**SUPPLIED MATERIAL:**
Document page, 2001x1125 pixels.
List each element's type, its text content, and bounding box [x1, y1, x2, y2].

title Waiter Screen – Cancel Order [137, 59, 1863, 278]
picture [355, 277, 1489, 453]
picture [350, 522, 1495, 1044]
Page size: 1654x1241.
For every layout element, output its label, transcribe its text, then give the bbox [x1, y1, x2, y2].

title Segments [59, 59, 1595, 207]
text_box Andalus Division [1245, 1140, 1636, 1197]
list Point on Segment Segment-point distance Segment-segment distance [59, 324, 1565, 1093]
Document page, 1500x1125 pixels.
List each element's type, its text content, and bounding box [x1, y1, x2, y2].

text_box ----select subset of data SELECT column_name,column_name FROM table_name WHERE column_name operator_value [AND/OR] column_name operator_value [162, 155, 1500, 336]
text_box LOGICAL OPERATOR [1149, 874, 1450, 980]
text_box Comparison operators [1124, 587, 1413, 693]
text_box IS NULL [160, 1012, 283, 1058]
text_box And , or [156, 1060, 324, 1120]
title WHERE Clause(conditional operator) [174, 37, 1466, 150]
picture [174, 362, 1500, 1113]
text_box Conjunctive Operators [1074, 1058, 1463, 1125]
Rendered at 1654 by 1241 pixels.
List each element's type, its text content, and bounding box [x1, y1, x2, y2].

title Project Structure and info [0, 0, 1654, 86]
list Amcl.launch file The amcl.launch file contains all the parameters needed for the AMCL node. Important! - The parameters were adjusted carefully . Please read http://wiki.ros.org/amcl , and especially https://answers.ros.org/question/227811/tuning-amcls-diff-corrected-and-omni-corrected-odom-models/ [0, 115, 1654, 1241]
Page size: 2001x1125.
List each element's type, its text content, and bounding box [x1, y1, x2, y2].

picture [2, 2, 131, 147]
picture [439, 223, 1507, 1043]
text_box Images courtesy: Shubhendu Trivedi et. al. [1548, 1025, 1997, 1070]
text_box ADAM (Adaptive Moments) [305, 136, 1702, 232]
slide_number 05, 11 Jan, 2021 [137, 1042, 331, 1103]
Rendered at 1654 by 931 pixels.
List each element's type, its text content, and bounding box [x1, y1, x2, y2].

**WHAT IS EXPECTED:** Please copy every line of the records above without changing a single character.

**EXERCISE ANSWER:**
Document page, 2001x1125 pixels.
List each element's type, its text content, and bounding box [x1, y1, x2, y2].

title Waiter Screen – Cancel Order [137, 59, 1863, 278]
picture [355, 277, 1489, 453]
picture [350, 522, 1495, 1044]
Page size: 1654x1241.
For every layout element, output its label, transcribe its text, then give the bbox [x1, y1, x2, y2].

title Segments [59, 59, 1595, 207]
text_box Andalus Division [1245, 1140, 1636, 1197]
list Point on Segment Segment-point distance Segment-segment distance [59, 324, 1565, 1093]
Document page, 1500x1125 pixels.
List each element's type, its text content, and bounding box [x1, y1, x2, y2].

text_box ----select subset of data SELECT column_name,column_name FROM table_name WHERE column_name operator_value [AND/OR] column_name operator_value [162, 155, 1500, 336]
text_box LOGICAL OPERATOR [1149, 874, 1450, 980]
text_box Comparison operators [1124, 587, 1413, 693]
text_box IS NULL [160, 1012, 283, 1058]
text_box And , or [156, 1060, 324, 1120]
title WHERE Clause(conditional operator) [174, 37, 1466, 150]
picture [174, 362, 1500, 1113]
text_box Conjunctive Operators [1074, 1058, 1463, 1125]
Rendered at 1654 by 1241 pixels.
List each element's type, its text content, and bounding box [x1, y1, x2, y2].

title Project Structure and info [0, 0, 1654, 86]
list Amcl.launch file The amcl.launch file contains all the parameters needed for the AMCL node. Important! - The parameters were adjusted carefully . Please read http://wiki.ros.org/amcl , and especially https://answers.ros.org/question/227811/tuning-amcls-diff-corrected-and-omni-corrected-odom-models/ [0, 115, 1654, 1241]
Page size: 2001x1125.
List each element's type, its text content, and bounding box [x1, y1, x2, y2].

picture [2, 2, 131, 147]
picture [439, 223, 1507, 1043]
text_box Images courtesy: Shubhendu Trivedi et. al. [1548, 1025, 1997, 1070]
text_box ADAM (Adaptive Moments) [305, 136, 1702, 232]
slide_number 05, 11 Jan, 2021 [137, 1042, 331, 1103]
Rendered at 1654 by 931 pixels.
List each element's type, its text content, and bounding box [x1, y1, x2, y2].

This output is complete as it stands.